Three times a week from Solano to the Fitz Roy Medical Center, in Villa Crespo, for months.
He had to learn to walk.
Step by step, holding onto a bar.
Then came the hours of cycling, exercises with kinesiologists and more operations.
In the middle of his recovery, he visited Tevez in the Bombonera and took a shirt signed by the Boca captain.
“I would like you to find me again.
When I was with him he barely walked, slowly, with a splint.
I want him to see that I'm fine and tell him that it
was
partly
thanks to the strength he gave me
, ”he says.
His tribute is in the form of a tattoo with the footballer's signature.
That fanaticism for Tevez and Boca transmitted it to his son Izán.
"He is humming court songs all day," he says.
The boy's father disappeared after she told him she was pregnant.
Half of what he charges as a retired police officer goes to his rent.
With the rest, she survives as best she can: “It's very difficult to be a mom and dad at the same time.
Luckily I have the help of my family.
They are the only ones who never abandoned me ”.
The rehab was tough.
He had to relearn how to walk and strengthen his legs.
Photo Clarín Archive
His main anger is with the Buenos Aires.
"They left me lying," he
denounces.
While he was in rehabilitation he received a subsidy.
But once it was put into retirement, that income disappeared.
The complaints led her to the PO.BO.HA foundation, where they advise injured officers on duty.
“When I met her I was resigned.
He gave up all his claims.
Bureaucracy and laziness had tired her.
Finally, we managed to get the Buenos Aires Ministry of Security to sign a resolution to re-grant her the subsidy that corresponds to her for having been incapacitated.
He has to collect it again shortly, ”says lawyer and former police officer Ricardo Galeano, president of PO.BO.HA
The foundation was
a refuge
for Bethlehem
.
“I went through a lot of disappointments at this time.
They promised me an apartment in Ezeiza and when I went to see it, it was already occupied.
They did not pay me for several months, in the middle of the pandemic, and I had a bad time.
But when I learned about other cases, I realized that I was not alone, that there were many colleagues in the same situation and that we had to work to change that, ”she explains.
The doctors had told her that because of the fractures she had suffered, she could not be a mother.
"Izán is a miracle. I want him to be proud of everything his mother went through."
Photo Lucia Merle.
Despite the anger, he would choose the same career again: “
I love being a police officer and I will always be one in my heart.
Everything bad about the Force hurts, but there are good people and I surround myself with that ”.

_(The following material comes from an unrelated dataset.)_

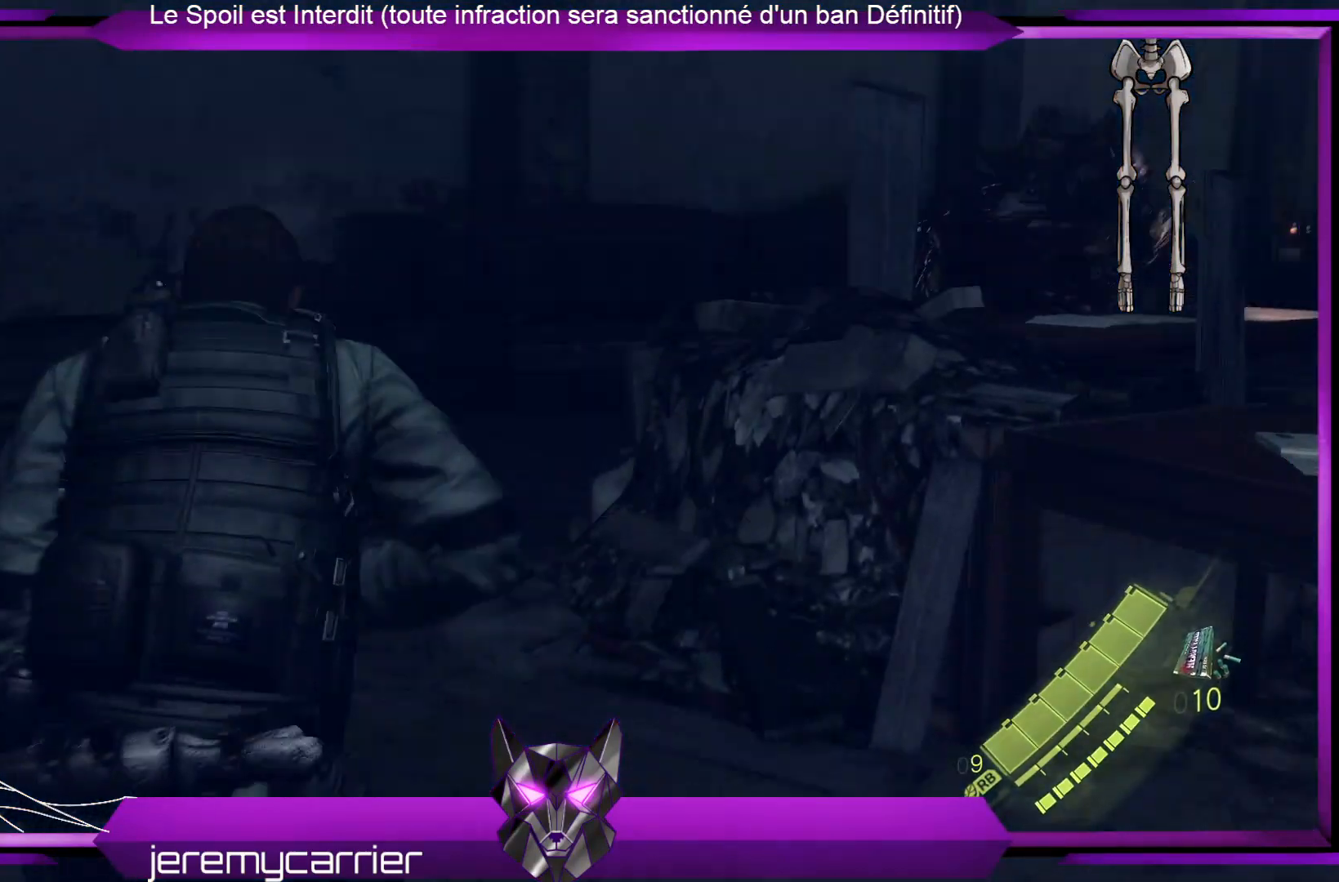
Gameplay with a controller (Xbox layout); each line is a JSON object with the inputs held at the frame after it. "events" lists button and stick changes between this image and that frame as [ms after this image, input, new state], when the widget could be followed in between.
{"buttons": [], "left_stick": "up", "right_stick": "right", "events": [[67, "L3", "up"], [334, "right_stick", "right"]]}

His anger is also with the lack of justice.
"One of the detainees was released because they could not verify that it was one of those who ran me over. Another is dead, and the third is imprisoned but for another case.
I feel abandoned and forgotten,
" she laments.
During the most difficult times, family and friends help her to make ends meet.
When he can, he sells clothes, although the scars from time to time remind him that they are there.
“I was left with a disability of having a slightly shorter leg.
As a result of all this, I still have pain that sometimes
does not let me sleep
, but since I am breastfeeding my baby, I do not take medication.
Being a mom gives me the strength to continue.
I have no choice but to get up ”, he explains.
The dream of studying radiology, as he had told
Clarín
in 2016, during a talk at the rehabilitation center, has for now been postponed.
She is focused on raising Izán.
“I want him to be proud of his mom.
Let him know that he was a miracle
and that I will never leave him alone ”.